● Work to complete: Gather every line below where "RIGHTS" appears.

(Working data)

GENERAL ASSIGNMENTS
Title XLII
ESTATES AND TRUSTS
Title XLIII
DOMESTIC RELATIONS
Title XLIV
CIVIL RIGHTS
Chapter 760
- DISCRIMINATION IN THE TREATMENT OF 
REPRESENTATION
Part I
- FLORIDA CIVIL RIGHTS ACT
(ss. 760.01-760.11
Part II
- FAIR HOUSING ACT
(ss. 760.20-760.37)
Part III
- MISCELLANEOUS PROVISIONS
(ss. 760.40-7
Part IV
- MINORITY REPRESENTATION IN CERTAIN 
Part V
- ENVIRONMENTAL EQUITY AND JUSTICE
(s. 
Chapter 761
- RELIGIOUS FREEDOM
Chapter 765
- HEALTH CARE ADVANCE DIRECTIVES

(End Working data)

● Output of the task:
CIVIL RIGHTS
- FLORIDA CIVIL RIGHTS ACT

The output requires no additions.